Changes to Your Period
Irregular bleeding is the most common side effect and the top reason people have their implant removed early. Your bleeding pattern on the implant is unpredictable, especially in the first several months. Some people stop getting periods entirely, a condition called amenorrhea. Others experience infrequent, light spotting. A smaller group deals with prolonged or frequent bleeding that can be frustrating.
There’s no reliable way to predict which pattern you’ll fall into before trying it. The good news is that for many users, bleeding becomes lighter and less frequent over time. If your bleeding pattern is bothersome, your provider can discuss short-term options to help manage it.
Weight Gain: What the Data Shows
Weight gain is one of the most common concerns people have about hormonal birth control, and it’s worth looking at what actually happens. A controlled study comparing over 200 implant users to a similar-sized group not using the implant found no significant difference in actual weight gain at one or three months. The implant group gained a median of 0.5 kg (about one pound) at three months, while the control group gained nothing, and statistically, the difference wasn’t meaningful.

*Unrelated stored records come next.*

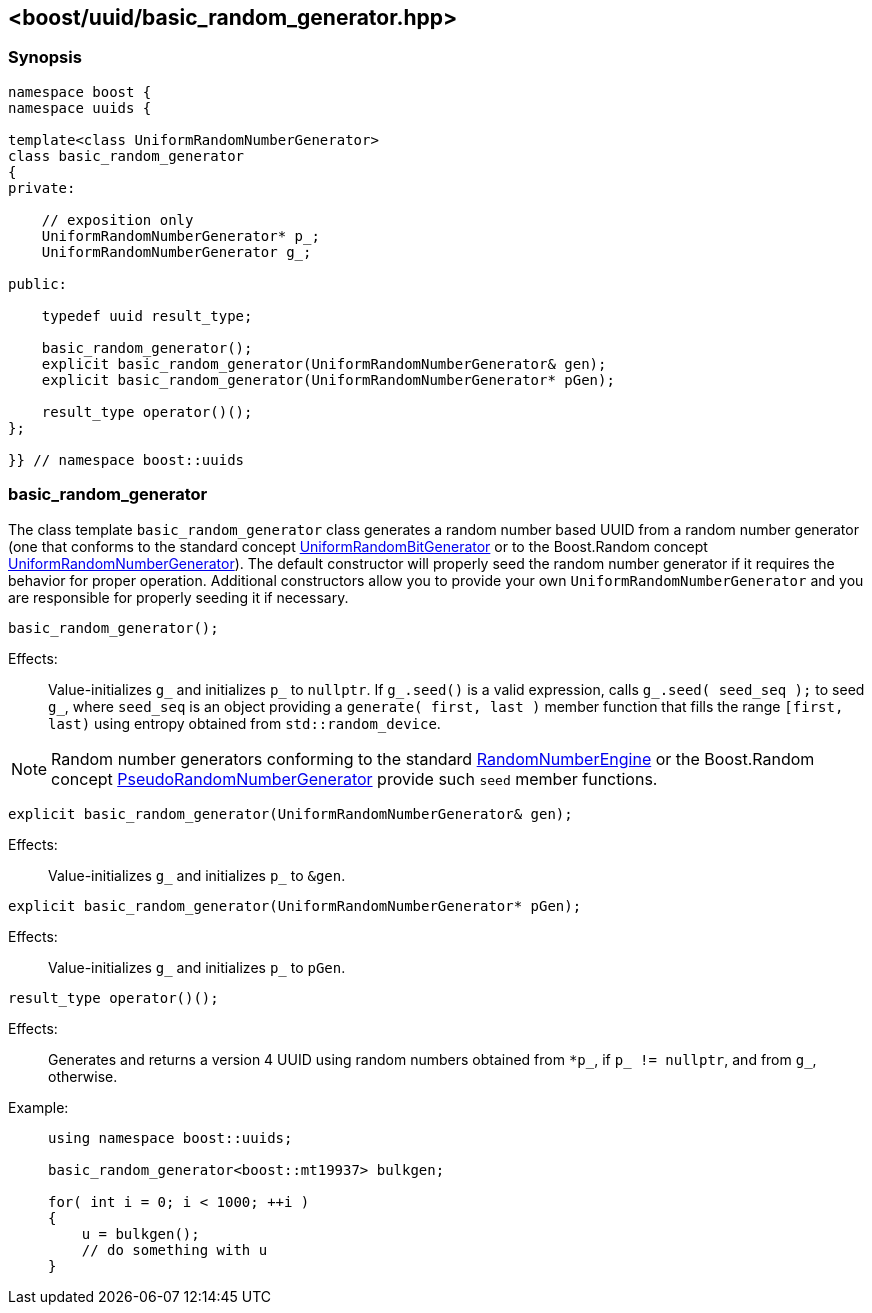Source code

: [#basic_random_generator]
== <boost/uuid/basic_random_generator.hpp>

:idprefix: basic_random_generator_

=== Synopsis

[source,c++]
----
namespace boost {
namespace uuids {

template<class UniformRandomNumberGenerator>
class basic_random_generator
{
private:

    // exposition only
    UniformRandomNumberGenerator* p_;
    UniformRandomNumberGenerator g_;

public:

    typedef uuid result_type;

    basic_random_generator();
    explicit basic_random_generator(UniformRandomNumberGenerator& gen);
    explicit basic_random_generator(UniformRandomNumberGenerator* pGen);

    result_type operator()();
};

}} // namespace boost::uuids
----

=== basic_random_generator

The class template `basic_random_generator` class generates a random number based UUID from a random number generator
(one that conforms to the standard concept https://en.cppreference.com/w/cpp/named_req/UniformRandomBitGenerator[UniformRandomBitGenerator]
or to the Boost.Random concept https://www.boost.org/doc/libs/1_85_0/doc/html/boost_random/reference.html#boost_random.reference.concepts.uniform_random_number_generator[UniformRandomNumberGenerator]).
The default constructor will properly seed the random number generator if it requires the behavior for proper operation.
Additional constructors allow you to provide your own `UniformRandomNumberGenerator` and you are responsible for properly seeding it if necessary.

```cpp
basic_random_generator();
```

Effects: :: Value-initializes `g_` and initializes `p_` to `nullptr`.
  If `g_.seed()` is a valid expression, calls `g_.seed( seed_seq );`
  to seed `g_`, where `seed_seq` is an object providing a
  `generate( first, last )` member function that fills the range
  `[first, last)` using entropy obtained from `std::random_device`.

NOTE: Random number generators conforming to the standard https://en.cppreference.com/w/cpp/named_req/RandomNumberEngine[RandomNumberEngine]
  or the Boost.Random concept https://www.boost.org/doc/libs/1_85_0/doc/html/boost_random/reference.html#boost_random.reference.concepts.pseudo_random_number_generator[PseudoRandomNumberGenerator]
  provide such `seed` member functions.

```cpp
explicit basic_random_generator(UniformRandomNumberGenerator& gen);
```

Effects: :: Value-initializes `g_` and initializes `p_` to `&gen`.

```cpp
explicit basic_random_generator(UniformRandomNumberGenerator* pGen);
```

Effects: :: Value-initializes `g_` and initializes `p_` to `pGen`.

```cpp
result_type operator()();
```

Effects: :: Generates and returns a version 4 UUID using random numbers
  obtained from `*p_`, if `p_ != nullptr`, and from `g_`, otherwise.

Example: ::
+
```cpp
using namespace boost::uuids;

basic_random_generator<boost::mt19937> bulkgen;

for( int i = 0; i < 1000; ++i )
{
    u = bulkgen();
    // do something with u
}
```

What was different, though, was perception. About 15% of implant users reported feeling like they’d gained weight, compared to just 4% in the control group. This gap between perceived and measured weight change suggests the implant may cause bloating or body composition shifts that feel like weight gain without a significant change on the scale.
Medications That Can Reduce Effectiveness
Certain medications can speed up how quickly your body breaks down the implant’s hormone, potentially making it less effective. The most notable include some seizure medications (such as carbamazepine, phenytoin, and topiramate), the antibiotic rifampin, the herbal supplement St. John’s wort, and certain medications used to treat HIV or hepatitis C.
If you need to take any of these, you don’t necessarily have to remove the implant. But you should use a backup method like condoms while taking the medication and for 28 days after stopping it, since the effect on the implant’s hormone levels can linger that long.
Rare but Serious Risks
Serious complications are uncommon but worth knowing about. In rare cases, an implant can migrate from the insertion site. The UK’s medicines regulator identified 126 reports of migration up to mid-2019, with 18 of those involving movement to the lung area. Worldwide, 107 cases of migration to the chest or pulmonary artery were identified over roughly two decades of the implant being on the market. Given the millions of implants placed during that period, this is an extremely rare event. Updated guidelines now specify a precise insertion site on the inner upper arm to minimize this risk.
If you can’t feel your implant where it was placed, or if you develop unexplained shortness of breath, contact your provider. In most cases, though, the implant stays exactly where it was put.
Fertility After Removal
Removal is a quick procedure, typically faster than insertion. Your provider numbs the area, makes a tiny incision, and slides the rod out. Unlike some long-acting methods that can delay the return of fertility for months, the implant clears your system rapidly. It’s possible to get pregnant almost immediately after removal, so if you’re not ready for that, have another contraceptive method lined up before you get it taken out.